In this volume, 14 eminent scholars with varied historical interests—political,
social, economic, legal, cultural, literaryand art-historical—present
for the first time a multidisciplinary analysis of Shah Jahan and his predecessor
Jahangir (r. 1605–27). Corinne Lefèvre, Anna Kollatz, Ali Anooshahr,
Munis Faruqui and Mehreen Chida-Razvi study the various ways in which the events
of the transition between the two reigns found textual expression in Jahangir’s
and Shah Jahan’s historiography, in subaltern courtly writing, and in
art and architecture. Harit Joshi and Stephan Popp throw light on the emperor’s
ceremonial interaction with his subjects and Roman Siebertz enumerates the bureaucratic
hurdles which foreign visitors had to face when seeking trade concessions from
the court. Sunil Sharma analyses the new developments in Persian poetry under
Shah Jahan’s patronage and Chander Shekhar identifies the Mughal variant
of the literary genre of prefaces. Ebba Koch derives from the changing ownership
of palaces and gardens insights about the property rights of the Mughal nobility
and imperial escheat practices. Susan Stronge discusses floral and figural tile
revetments as a new form of architectural decoration and J.P. Losty sheds light
on the changes in artistic patronage and taste that transformed Jahangiri painting
into Shahjahani. R.D. McChesney shows how Shah Jahan’s reign cast such
a long shadow that it even reached the late 19th- and early 20th- century rulers
of Afghanistan.
This creatively conceived collection of articles invites us to see in Mughal
India of the first half of the 17th century a structural continuity in which
the reigns of Jahangir and Shah Jahan emerge as a unit, an inspired reconceptualization
of the Mughal empire as visualized by Akbar on the basis of what Babur and Humayun
had initiated. This age seized the imagination of contemporaries and, in a world
as yet unruptured by an intrusive colonial modernity, Shah Jahan’s court
was regarded as the paradigm of civility, progress and development.
About the Editors:
Ebba Koch taught at the universities of Vienna, Oxford and
Harvard; she specializes in the architecture, art and court culture of the Great
Mughals of South Asia and their artistic connections to Central Asia, Iran and
Europe. Her books include The Complete Taj Mahal and the Riverfront Gardens
of Agra (2006/2012) and Mughal Art and Imperial Ideology (2001).

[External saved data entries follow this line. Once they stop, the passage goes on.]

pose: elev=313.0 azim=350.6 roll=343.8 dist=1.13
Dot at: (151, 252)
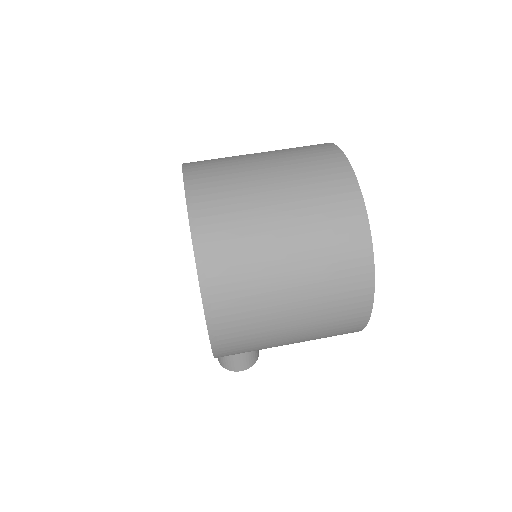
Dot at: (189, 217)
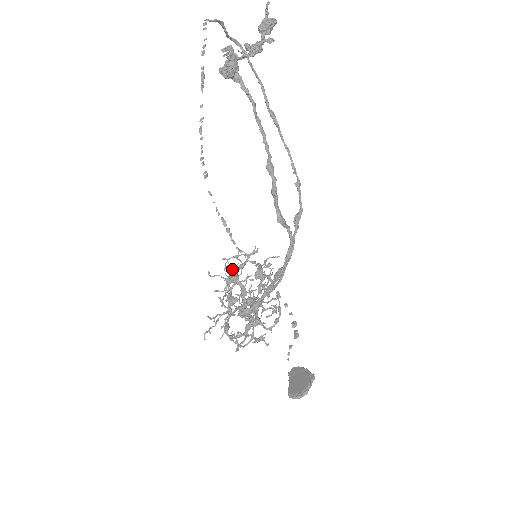
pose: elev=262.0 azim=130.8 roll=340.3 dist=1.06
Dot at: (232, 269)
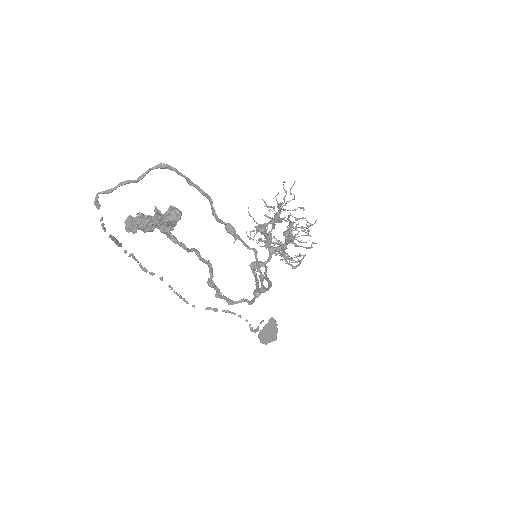
Dot at: (277, 203)
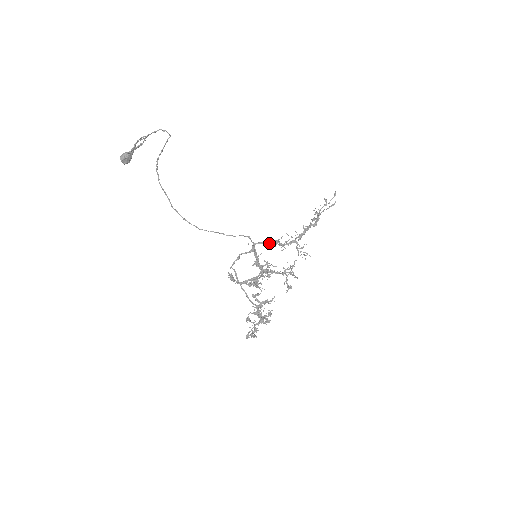
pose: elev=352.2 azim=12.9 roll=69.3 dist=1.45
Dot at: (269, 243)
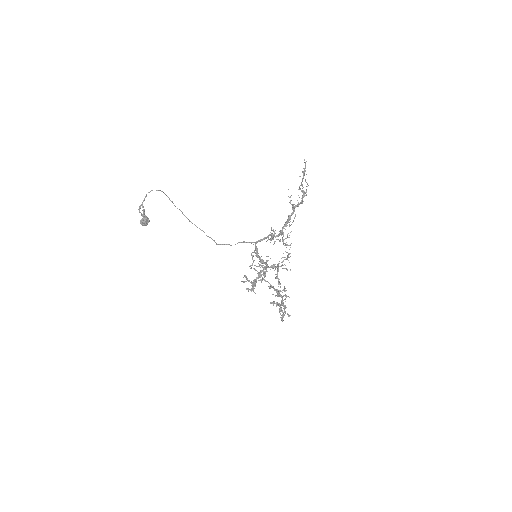
Dot at: occluded
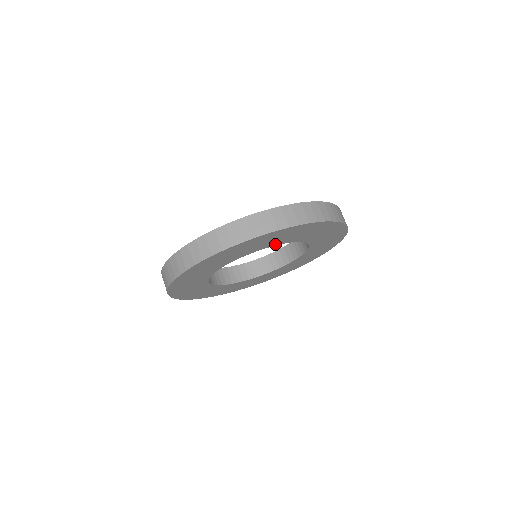
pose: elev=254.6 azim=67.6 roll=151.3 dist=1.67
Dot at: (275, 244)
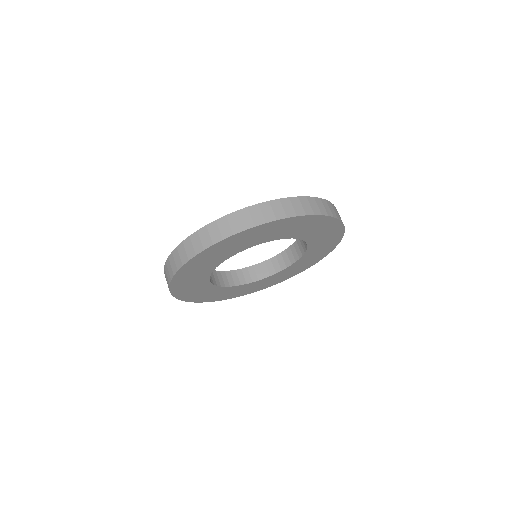
Dot at: (285, 237)
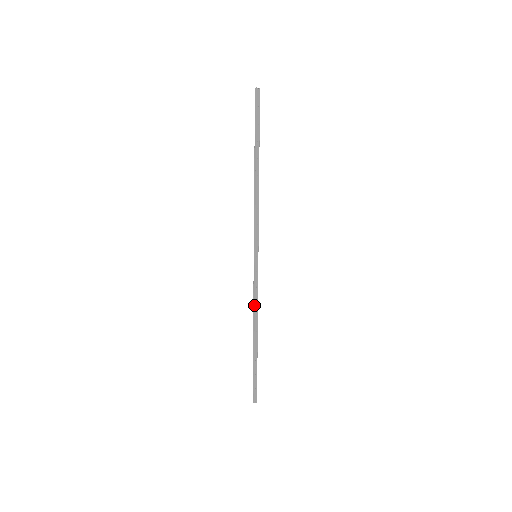
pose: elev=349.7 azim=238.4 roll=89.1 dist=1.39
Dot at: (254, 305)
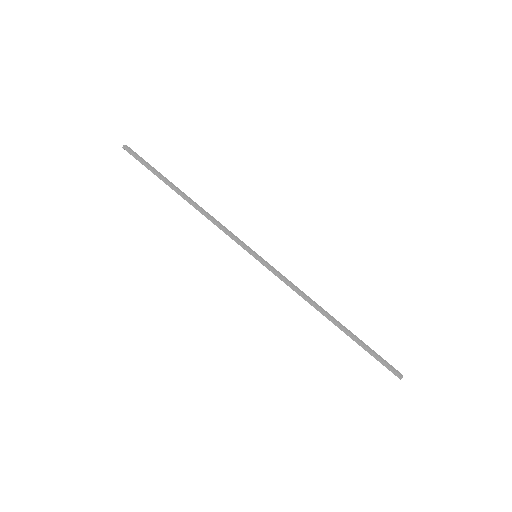
Dot at: (300, 293)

Ali Anooshahr is a Professor of History at the University
of California, Davis. He is a scholar of “comparative Islamic empires”

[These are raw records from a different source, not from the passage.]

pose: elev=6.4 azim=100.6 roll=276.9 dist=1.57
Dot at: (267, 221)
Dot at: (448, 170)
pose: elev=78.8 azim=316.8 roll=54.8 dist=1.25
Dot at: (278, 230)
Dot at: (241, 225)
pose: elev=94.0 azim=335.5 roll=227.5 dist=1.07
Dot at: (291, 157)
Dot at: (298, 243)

with a focus on historiography, history of memory, and cultural history of Persianate
societies in the early modern period. He is the author of two books: The Ghazi
Sultans and the Frontiers of Islam (2009) and Turkestan and the Rise of Eurasian
Empires (2018), and articles published in Iranian Studies, Indian Economic and
Social History Review, Journal of Royal Asiatic Society, Journal of Early Modern
History and Journal of the Economic and Social History of the Orient.